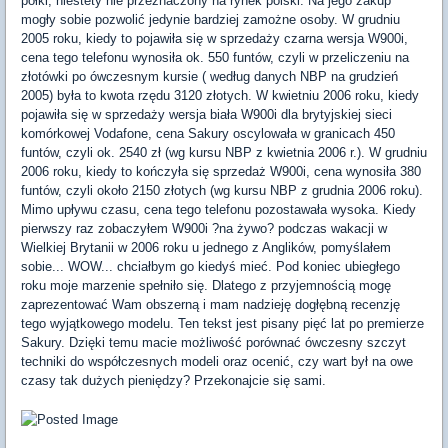
półki, niestety nie przeznaczony na rynek polski. Na jego zakup
mogły sobie pozwolić jedynie bardziej zamożne osoby. W grudniu
2005 roku, kiedy to pojawiła się w sprzedaży czarna wersja W900i,
cena tego telefonu wynosiła ok. 550 funtów, czyli w przeliczeniu na
złotówki po ówczesnym kursie ( według danych NBP na grudzień
2005) była to kwota rzędu 3120 złotych. W kwietniu 2006 roku, kiedy
pojawiła się w sprzedaży wersja biała W900i dla brytyjskiej sieci
komórkowej Vodafone, cena Sakury oscylowała w granicach 450
funtów, czyli ok. 2540 zł (wg kursu NBP z kwietnia 2006 r.). W grudniu
2006 roku, kiedy to kończyła się sprzedaż W900i, cena wynosiła 380
funtów, czyli około 2150 złotych (wg kursu NBP z grudnia 2006 roku).
Mimo upływu czasu, cena tego telefonu pozostawała wysoka. Kiedy
pierwszy raz zobaczyłem W900i ?na żywo? podczas wakacji w
Wielkiej Brytanii w 2006 roku u jednego z Anglików, pomyślałem
sobie... WOW... chciałbym go kiedyś mieć. Pod koniec ubiegłego
roku moje marzenie spełniło się. Dlatego z przyjemnością mogę
zaprezentować Wam obszerną i mam nadzieję dogłębną recenzję
tego wyjątkowego modelu. Ten tekst jest pisany pięć lat po premierze
Sakury. Dzięki temu macie możliwość porównać ówczesny szczyt
techniki do współczesnych modeli oraz ocenić, czy wart był na owe
czasy tak dużych pieniędzy? Przekonajcie się sami.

### PROBLEM DETAILS
The data is to be printed again exactly, but without its pictures.

### RESPONSE TO THIS TASK
półki, niestety nie przeznaczony na rynek polski. Na jego zakup
mogły sobie pozwolić jedynie bardziej zamożne osoby. W grudniu
2005 roku, kiedy to pojawiła się w sprzedaży czarna wersja W900i,
cena tego telefonu wynosiła ok. 550 funtów, czyli w przeliczeniu na
złotówki po ówczesnym kursie ( według danych NBP na grudzień
2005) była to kwota rzędu 3120 złotych. W kwietniu 2006 roku, kiedy
pojawiła się w sprzedaży wersja biała W900i dla brytyjskiej sieci
komórkowej Vodafone, cena Sakury oscylowała w granicach 450
funtów, czyli ok. 2540 zł (wg kursu NBP z kwietnia 2006 r.). W grudniu
2006 roku, kiedy to kończyła się sprzedaż W900i, cena wynosiła 380
funtów, czyli około 2150 złotych (wg kursu NBP z grudnia 2006 roku).
Mimo upływu czasu, cena tego telefonu pozostawała wysoka. Kiedy
pierwszy raz zobaczyłem W900i ?na żywo? podczas wakacji w
Wielkiej Brytanii w 2006 roku u jednego z Anglików, pomyślałem
sobie... WOW... chciałbym go kiedyś mieć. Pod koniec ubiegłego
roku moje marzenie spełniło się. Dlatego z przyjemnością mogę
zaprezentować Wam obszerną i mam nadzieję dogłębną recenzję
tego wyjątkowego modelu. Ten tekst jest pisany pięć lat po premierze
Sakury. Dzięki temu macie możliwość porównać ówczesny szczyt
techniki do współczesnych modeli oraz ocenić, czy wart był na owe
czasy tak dużych pieniędzy? Przekonajcie się sami.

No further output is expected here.